The copy you give must match the lines from the top of the data through the line containing "Black Tea Trio" exactly, and it must hold no pictures.

[Collected data]
────

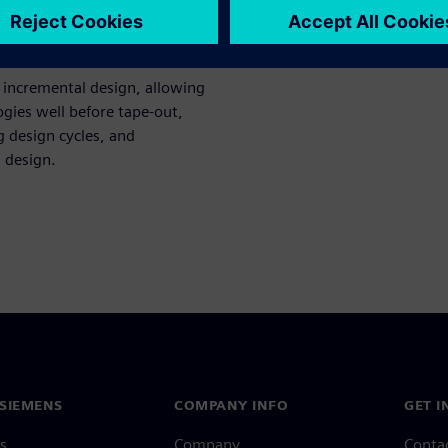
ce evaluations, worst-case
 incremental design, allowing
ogies well before tape-out,
g design cycles, and
l design.
SIEMENS
COMPANY INFO
GET I
s
Company
Conta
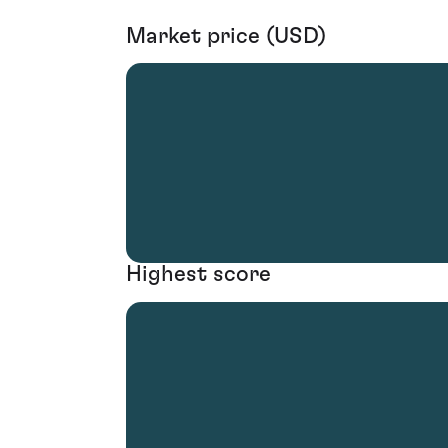
Market price (USD)
Highest score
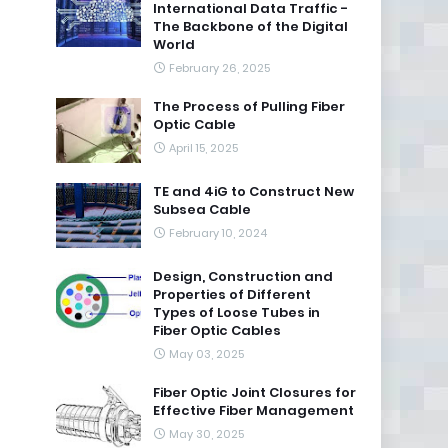
International Data Traffic -
The Backbone of the Digital
World
February 26, 2025
The Process of Pulling Fiber
Optic Cable
April 15, 2025
TE and 4iG to Construct New
Subsea Cable
February 10, 2024
Design, Construction and
Properties of Different
Types of Loose Tubes in
Fiber Optic Cables
May 03, 2025
Fiber Optic Joint Closures for
Effective Fiber Management
May 30, 2025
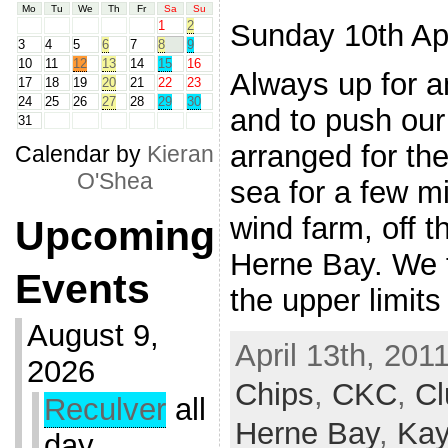
Mo
Tu
We
Th
Fr
Sa
Su
Sunday 10th Apr
1
2
3
4
5
6
7
8
9
10
11
12
13
14
15
16
Always up for a
17
18
19
20
21
22
23
24
25
26
27
28
29
30
and to push our
31
arranged for the
Calendar by
Kieran
O'Shea
sea for a few mi
wind farm, off t
Upcoming
Herne Bay. We f
Events
the upper limits
August 9,
April 13th, 201
2026
Chips
,
CKC
,
Cl
Reculver
all
Herne Bay
,
Ka
day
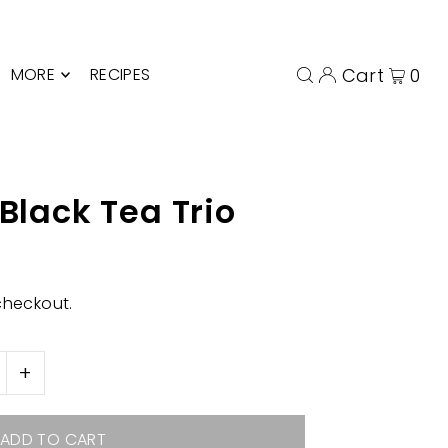
MORE
RECIPES
Cart
0
 Black Tea Trio
checkout.
+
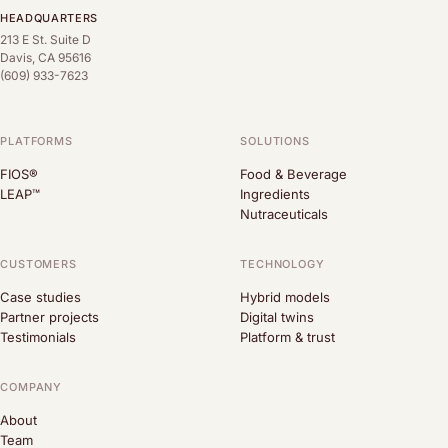
HEADQUARTERS
213 E St. Suite D
Davis, CA 95616
(609) 933-7623
PLATFORMS
SOLUTIONS
FIOS®
Food & Beverage
LEAP™
Ingredients
Nutraceuticals
CUSTOMERS
TECHNOLOGY
Case studies
Hybrid models
Partner projects
Digital twins
Testimonials
Platform & trust
COMPANY
About
Team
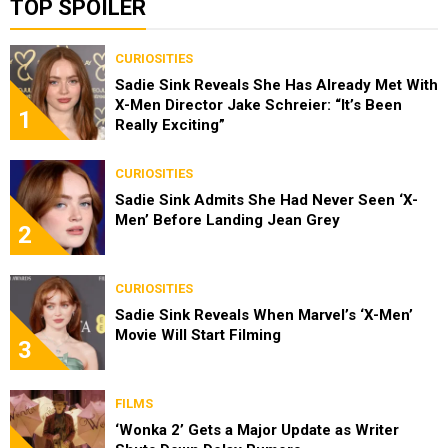
TOP SPOILER
CURIOSITIES
Sadie Sink Reveals She Has Already Met With
X-Men Director Jake Schreier: “It’s Been
1
Really Exciting”
CURIOSITIES
Sadie Sink Admits She Had Never Seen ‘X-
Men’ Before Landing Jean Grey
2
CURIOSITIES
Sadie Sink Reveals When Marvel’s ‘X-Men’
Movie Will Start Filming
3
FILMS
‘Wonka 2’ Gets a Major Update as Writer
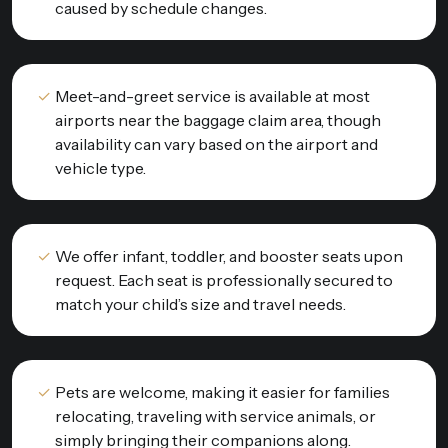
caused by schedule changes.
Meet-and-greet service is available at most
airports near the baggage claim area, though
availability can vary based on the airport and
vehicle type.
We offer infant, toddler, and booster seats upon
request. Each seat is professionally secured to
match your child’s size and travel needs.
Pets are welcome, making it easier for families
relocating, traveling with service animals, or
simply bringing their companions along.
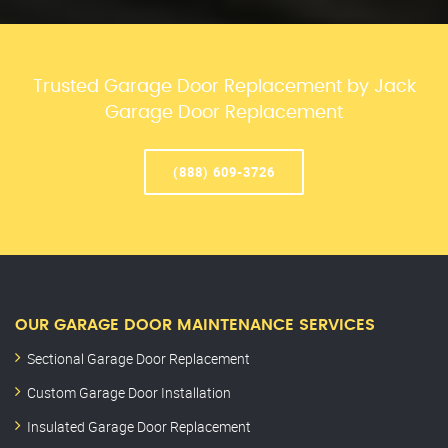
Trusted Garage Door Replacement by Jack
Garage Door Replacement
(888) 609-3726
OUR GARAGE DOOR MAINTENANCE SERVICES
Sectional Garage Door Replacement
Custom Garage Door Installation
Insulated Garage Door Replacement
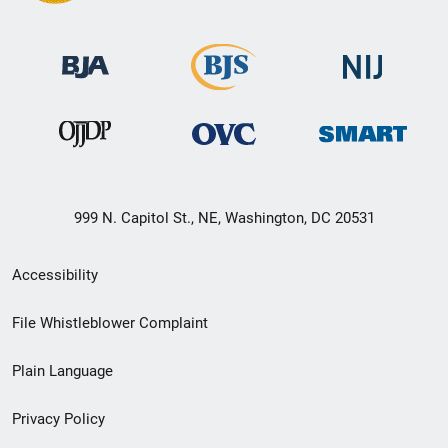
999 N. Capitol St., NE, Washington, DC 20531
Secondary
Accessibility
Footer
File Whistleblower Complaint
link
Plain Language
menu
Privacy Policy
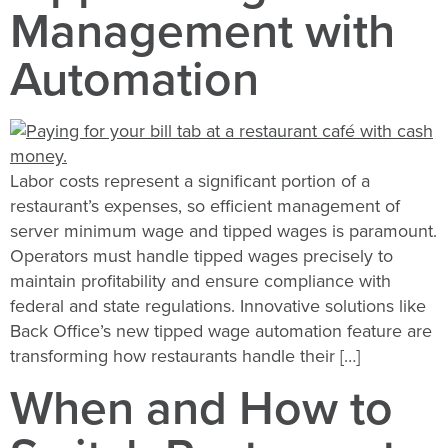
Management with
Automation
Labor costs represent a significant portion of a
restaurant’s expenses, so efficient management of
server minimum wage and tipped wages is paramount.
Operators must handle tipped wages precisely to
maintain profitability and ensure compliance with
federal and state regulations. Innovative solutions like
Back Office’s new tipped wage automation feature are
transforming how restaurants handle their […]
When and How to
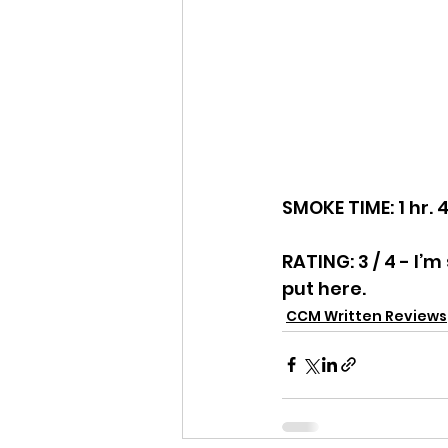
SMOKE TIME: 1 hr. 
RATING: 3 / 4 - I
put here.
CCM Written Reviews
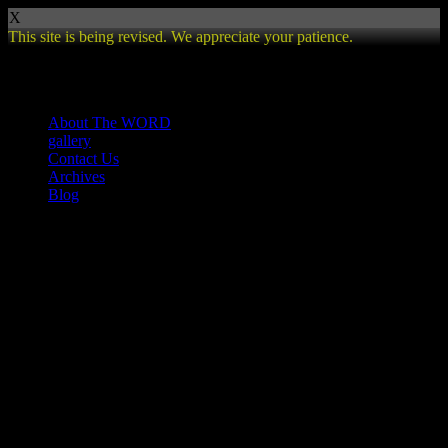
X
This site is being revised. We appreciate your patience.
Review
About The WORD
gallery
Contact Us
Archives
Blog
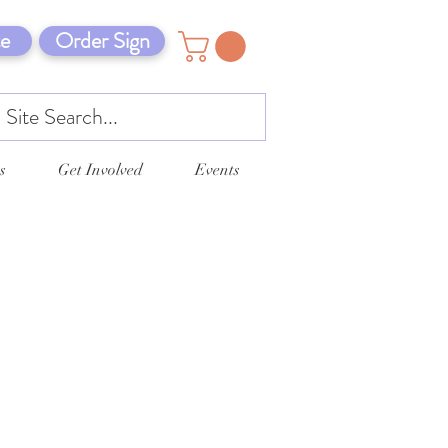
e
Order Sign
s
Get Involved
Events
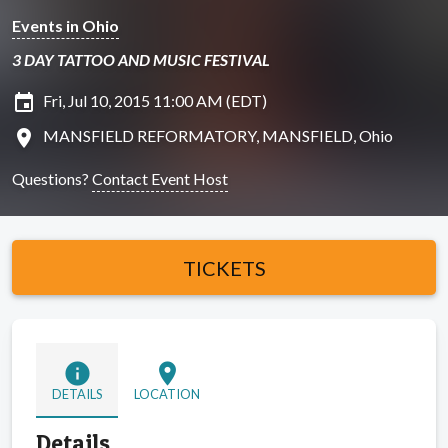
Events in Ohio
3 DAY TATTOO AND MUSIC FESTIVAL
insert_invitation
Fri, Jul 10, 2015 11:00 AM (EDT)
location_on
MANSFIELD REFORMATORY, MANSFIELD, Ohio
Questions?
Contact Event Host
TICKETS
info
location_on
DETAILS
LOCATION
Details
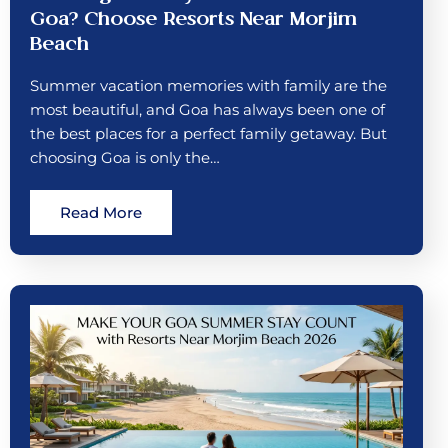
Goa? Choose Resorts Near Morjim
Beach
Summer vacation memories with family are the
most beautiful, and Goa has always been one of
the best places for a perfect family getaway. But
choosing Goa is only the…
Read More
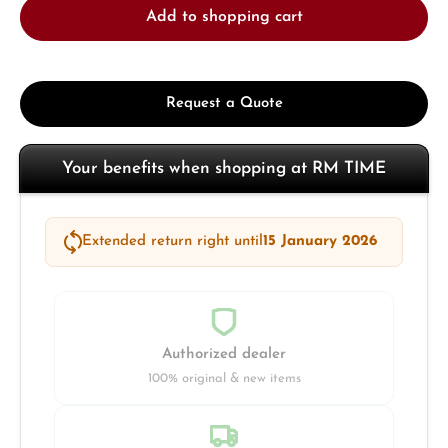
Add to shopping cart
Request a Quote
Your benefits when shopping at RM TIME
Extended return right until
15 January 2026
Authorized dealer
100% original & new items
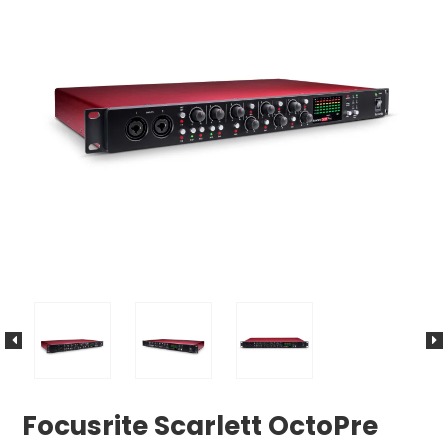
Focusrite Scarlett OctoPre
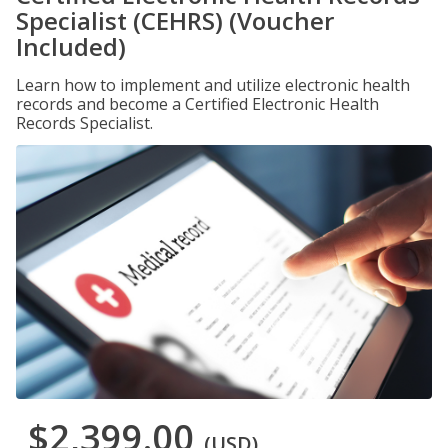
Specialist (CEHRS) (Voucher
Included)
Learn how to implement and utilize electronic health
records and become a Certified Electronic Health
Records Specialist.
$2,399.00
(USD)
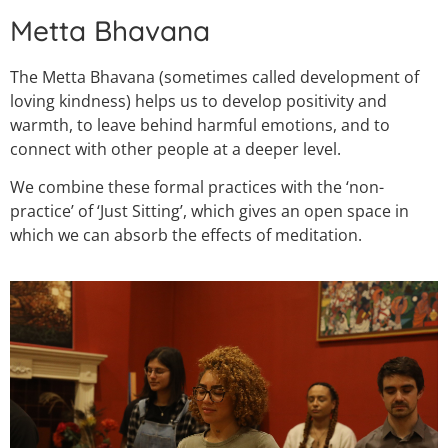
Metta Bhavana
The Metta Bhavana (sometimes called development of
loving kindness) helps us to develop positivity and
warmth, to leave behind harmful emotions, and to
connect with other people at a deeper level.
We combine these formal practices with the ‘non-
practice’ of ‘Just Sitting’, which gives an open space in
which we can absorb the effects of meditation.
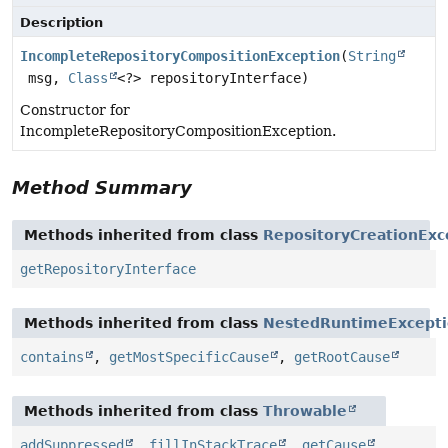
Description
IncompleteRepositoryCompositionException
(
String
msg,
Class
<?> repositoryInterface)
Constructor for
IncompleteRepositoryCompositionException.
Method Summary
Methods inherited from class
RepositoryCreationExc
getRepositoryInterface
Methods inherited from class
NestedRuntimeExcept
contains
,
getMostSpecificCause
,
getRootCause
Methods inherited from class
Throwable
addSuppressed
,
fillInStackTrace
,
getCause
,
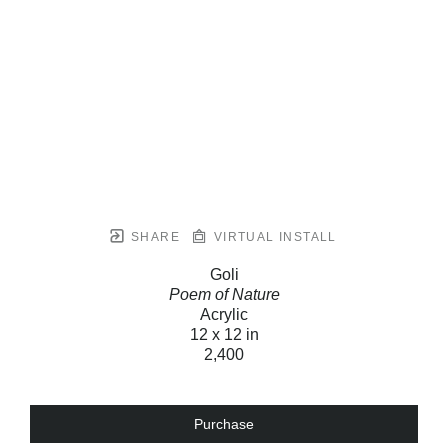
SHARE
VIRTUAL INSTALL
Goli
Poem of Nature
Acrylic
12 x 12 in
2,400
Purchase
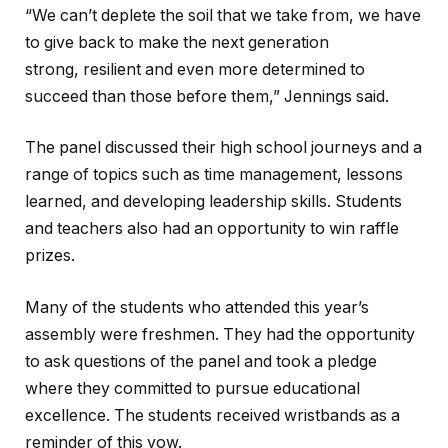
“We can’t deplete the soil that we take from, we have
to give back to make the next generation
strong, resilient and even more determined to
succeed than those before them,” Jennings said.
The panel discussed their high school journeys and a
range of topics such as time management, lessons
learned, and developing leadership skills. Students
and teachers also had an opportunity to win raffle
prizes.
Many of the students who attended this year’s
assembly were freshmen. They had the opportunity
to ask questions of the panel and took a pledge
where they committed to pursue educational
excellence. The students received wristbands as a
reminder of this vow.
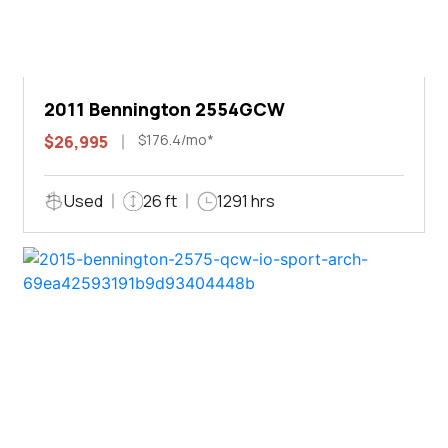
2011 Bennington 2554GCW
$176.4/mo*
$26,995
Used
26 ft
1291 hrs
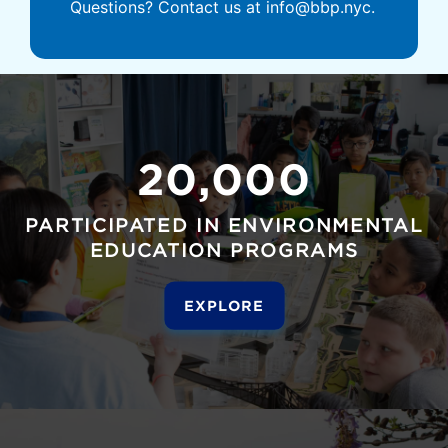
Questions? Contact us at info@bbp.nyc.
20,000
PARTICIPATED IN ENVIRONMENTAL
EDUCATION PROGRAMS
EXPLORE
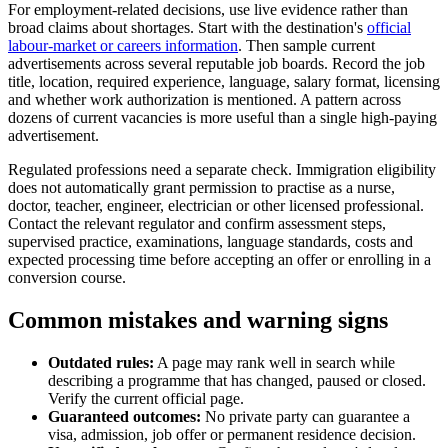
For employment-related decisions, use live evidence rather than
broad claims about shortages. Start with the destination's
official
labour-market or careers information
. Then sample current
advertisements across several reputable job boards. Record the job
title, location, required experience, language, salary format, licensing
and whether work authorization is mentioned. A pattern across
dozens of current vacancies is more useful than a single high-paying
advertisement.
Regulated professions need a separate check. Immigration eligibility
does not automatically grant permission to practise as a nurse,
doctor, teacher, engineer, electrician or other licensed professional.
Contact the relevant regulator and confirm assessment steps,
supervised practice, examinations, language standards, costs and
expected processing time before accepting an offer or enrolling in a
conversion course.
Common mistakes and warning signs
Outdated rules:
A page may rank well in search while
describing a programme that has changed, paused or closed.
Verify the current official page.
Guaranteed outcomes:
No private party can guarantee a
visa, admission, job offer or permanent residence decision.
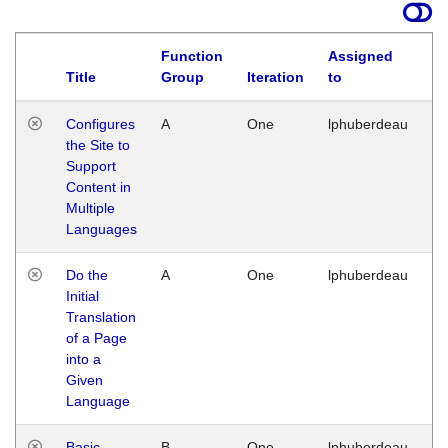
Function
Assigned
Title
Group
Iteration
to
La
Configures
A
One
lphuberdeau
Tu
the Site to
Ja
Support
17
Content in
G
Multiple
Languages
Do the
A
One
lphuberdeau
Tu
Initial
Ja
Translation
19
of a Page
G
into a
Given
Language
Basic
B
One
lphuberdeau
Tu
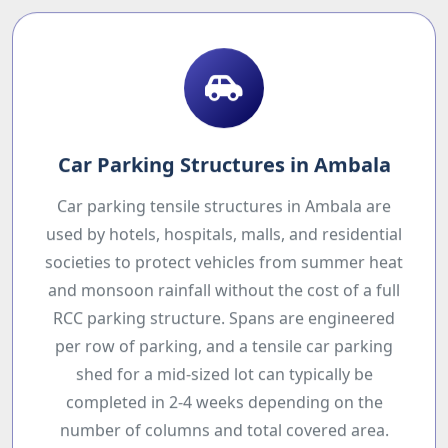
Car Parking Structures in Ambala
Car parking tensile structures in Ambala are
used by hotels, hospitals, malls, and residential
societies to protect vehicles from summer heat
and monsoon rainfall without the cost of a full
RCC parking structure. Spans are engineered
per row of parking, and a tensile car parking
shed for a mid-sized lot can typically be
completed in 2-4 weeks depending on the
number of columns and total covered area.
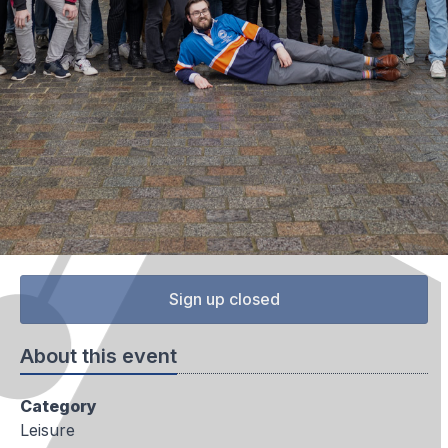
Sign up closed
About this event
Category
Leisure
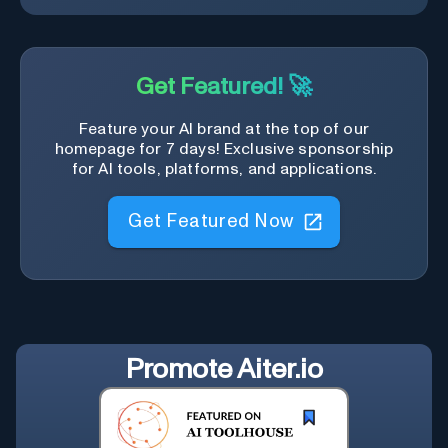
Get Featured! 🚀
Feature your AI brand at the top of our
homepage for 7 days! Exclusive sponsorship
for AI tools, platforms, and applications.
Get Featured Now
Promote
Aiter.io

────

Completed task:
ce evaluations, worst-case
 incremental design, allowing
ogies well before tape-out,
g design cycles, and
l design.
SIEMENS
COMPANY INFO
GET I
s
Company
Conta
Market price (USD)
Highest score
International Data Traffic -
The Backbone of the Digital
World
February 26, 2025
The Process of Pulling Fiber
Optic Cable
April 15, 2025
TE and 4iG to Construct New
Subsea Cable
February 10, 2024
Design, Construction and
Properties of Different
Types of Loose Tubes in
Fiber Optic Cables
May 03, 2025
Fiber Optic Joint Closures for
Effective Fiber Management
May 30, 2025
Mo
Tu
We
Th
Fr
Sa
Su
Sunday 10th Apr
1
2
3
4
5
6
7
8
9
10
11
12
13
14
15
16
Always up for a
17
18
19
20
21
22
23
24
25
26
27
28
29
30
and to push our
31
arranged for the
Calendar by
Kieran
O'Shea
sea for a few mi
wind farm, off t
Upcoming
Herne Bay. We f
Events
the upper limits
August 9,
April 13th, 201
2026
Chips
,
CKC
,
Cl
Reculver
all
Herne Bay
,
Ka
day
MORE
RECIPES
Cart
0
 Black Tea Trio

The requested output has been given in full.